[Saved entries]
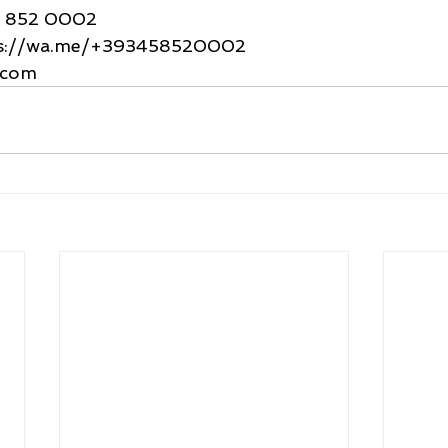
5 852 0002
ps://wa.me/+393458520002
o.com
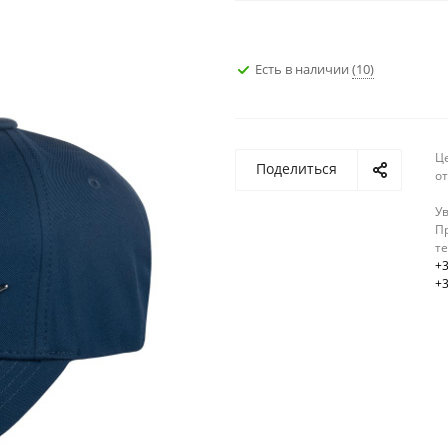
Есть в наличии
(10)
Ц
Поделиться
о
У
Пр
т
+3
+3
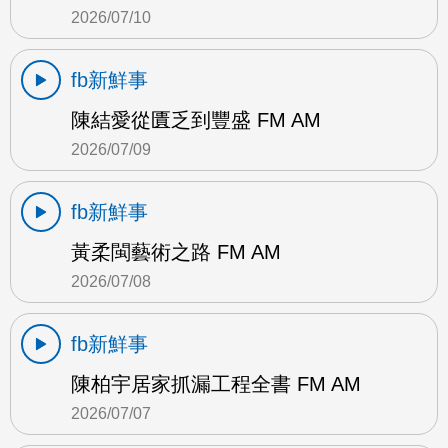
2026/07/10
fb新鮮事
陳結愛從匱乏到豐盛 FM AM
2026/07/09
fb新鮮事
黃柔閩藝術之路 FM AM
2026/07/08
fb新鮮事
陳柏宇居家抓漏工程全書 FM AM
2026/07/07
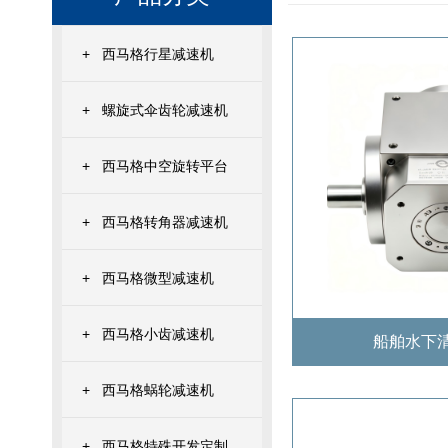
+
西马格行星减速机
+
螺旋式伞齿轮减速机
+
西马格中空旋转平台
+
西马格转角器减速机
+
西马格微型减速机
+
西马格小齿减速机
船舶水下
+
西马格蜗轮减速机
+
西马格特殊开发定制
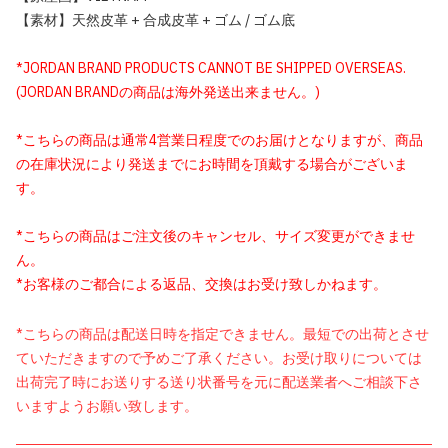
【素材】天然皮革 + 合成皮革 + ゴム / ゴム底
*JORDAN BRAND PRODUCTS CANNOT BE SHIPPED OVERSEAS.
(JORDAN BRANDの商品は海外発送出来ません。)
*こちらの商品は通常4営業日程度でのお届けとなりますが、商品
の在庫状況により発送までにお時間を頂戴する場合がございま
す。
*こちらの商品はご注文後のキャンセル、サイズ変更ができませ
ん。
*お客様のご都合による返品、交換はお受け致しかねます。
*こちらの商品は配送日時を指定できません。最短での出荷とさせ
ていただきますので予めご了承ください。お受け取りについては
出荷完了時にお送りする送り状番号を元に配送業者へご相談下さ
いますようお願い致します。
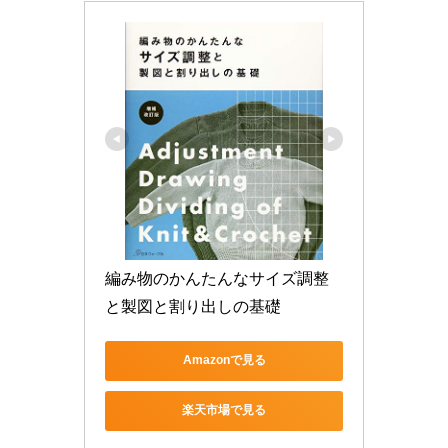
編み物のかんたんなサイズ調整
と製図と割り出しの基礎
Amazonで見る
楽天市場で見る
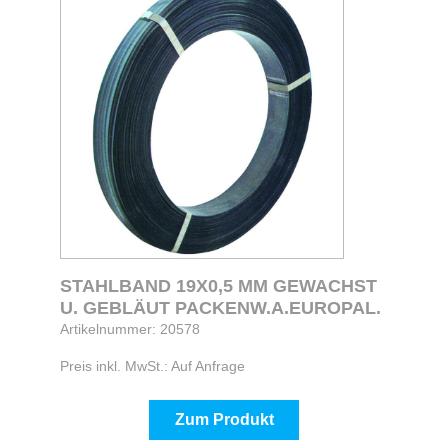
STAHLBAND 19X0,5 MM GEWACHST
U. GEBLÄUT PACKENW.A.EUROPAL.
Artikelnummer: 20578
Preis inkl. MwSt.: Auf Anfrage
Zum Produkt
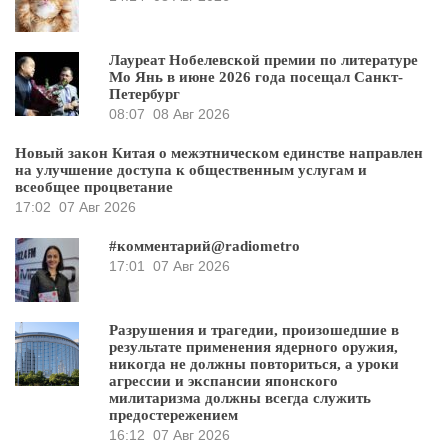
Лауреат Нобелевской премии по литературе
Мо Янь в июне 2026 года посещал Санкт-
Петербург
08:07
08 Авг 2026
Новый закон Китая о межэтническом единстве направлен
на улучшение доступа к общественным услугам и
всеобщее процветание
17:02
07 Авг 2026
#комментарий@radiometro
17:01
07 Авг 2026
Разрушения и трагедии, произошедшие в
результате применения ядерного оружия,
никогда не должны повториться, а уроки
агрессии и экспансии японского
милитаризма должны всегда служить
предостережением
16:12
07 Авг 2026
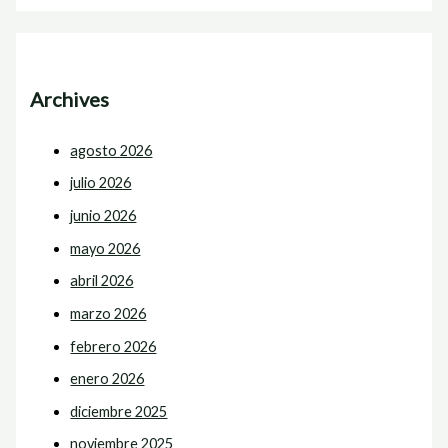
Archives
agosto 2026
julio 2026
junio 2026
mayo 2026
abril 2026
marzo 2026
febrero 2026
enero 2026
diciembre 2025
noviembre 2025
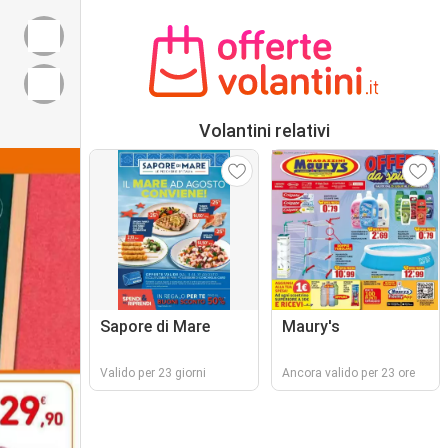
Volantini relativi
Sapore di Mare
Maury's
Valido per 23 giorni
Ancora valido per 23 ore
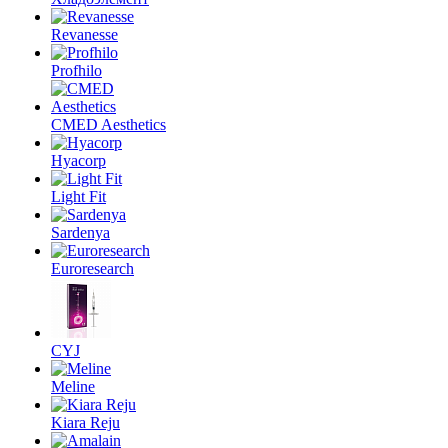
Revanesse
Profhilo
CMED Aesthetics
Hyacorp
Light Fit
Sardenya
Euroresearch
CYJ
Meline
Kiara Reju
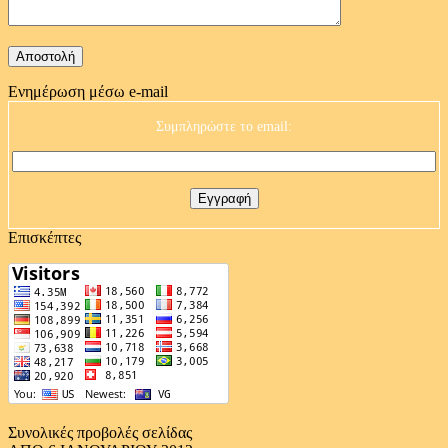
Ενημέρωση μέσω e-mail
Συμπληρώστε το email:
Επισκέπτες
Συνολικές προβολές σελίδας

**About this task**
Copy every line of text from the records above without changing anything, and leave the pictures out.

**Solution for this exercise**
5 852 0002
ps://wa.me/+393458520002
o.com
Есть в наличии
(10)
Ц
Поделиться
о
У
Пр
т
+3
+3
2026/07/10
fb新鮮事
陳結愛從匱乏到豐盛 FM AM
2026/07/09
fb新鮮事
黃柔閩藝術之路 FM AM
2026/07/08
fb新鮮事
陳柏宇居家抓漏工程全書 FM AM
2026/07/07
+
西马格行星减速机
+
螺旋式伞齿轮减速机
+
西马格中空旋转平台
+
西马格转角器减速机
+
西马格微型减速机
+
西马格小齿减速机
船舶水下
+
西马格蜗轮减速机
+
西马格特殊开发定制
【素材】天然皮革 + 合成皮革 + ゴム / ゴム底
*JORDAN BRAND PRODUCTS CANNOT BE SHIPPED OVERSEAS.
(JORDAN BRANDの商品は海外発送出来ません。)
*こちらの商品は通常4営業日程度でのお届けとなりますが、商品
の在庫状況により発送までにお時間を頂戴する場合がございま
す。
*こちらの商品はご注文後のキャンセル、サイズ変更ができませ
ん。
*お客様のご都合による返品、交換はお受け致しかねます。
*こちらの商品は配送日時を指定できません。最短での出荷とさせ
ていただきますので予めご了承ください。お受け取りについては
出荷完了時にお送りする送り状番号を元に配送業者へご相談下さ
いますようお願い致します。
編み物のかんたんなサイズ調整
と製図と割り出しの基礎
Amazonで見る
楽天市場で見る
STAHLBAND 19X0,5 MM GEWACHST
U. GEBLÄUT PACKENW.A.EUROPAL.
Artikelnummer: 20578
Preis inkl. MwSt.: Auf Anfrage
Zum Produkt
Лауреат Нобелевской премии по литературе
Мо Янь в июне 2026 года посещал Санкт-
Петербург
08:07
08 Авг 2026
Новый закон Китая о межэтническом единстве направлен
на улучшение доступа к общественным услугам и
всеобщее процветание
17:02
07 Авг 2026
#комментарий@radiometro
17:01
07 Авг 2026
Разрушения и трагедии, произошедшие в
результате применения ядерного оружия,
никогда не должны повториться, а уроки
агрессии и экспансии японского
милитаризма должны всегда служить
предостережением
16:12
07 Авг 2026
Archives
agosto 2026
julio 2026
junio 2026
mayo 2026
abril 2026
marzo 2026
febrero 2026
enero 2026
diciembre 2025
noviembre 2025
Volantini relativi
Sapore di Mare
Maury's
Valido per 23 giorni
Ancora valido per 23 ore
Revanesse
Profhilo
CMED Aesthetics
Hyacorp
Light Fit
Sardenya
Euroresearch
CYJ
Meline
Kiara Reju
Ενημέρωση μέσω e-mail
Συμπληρώστε το email:
Επισκέπτες
Συνολικές προβολές σελίδας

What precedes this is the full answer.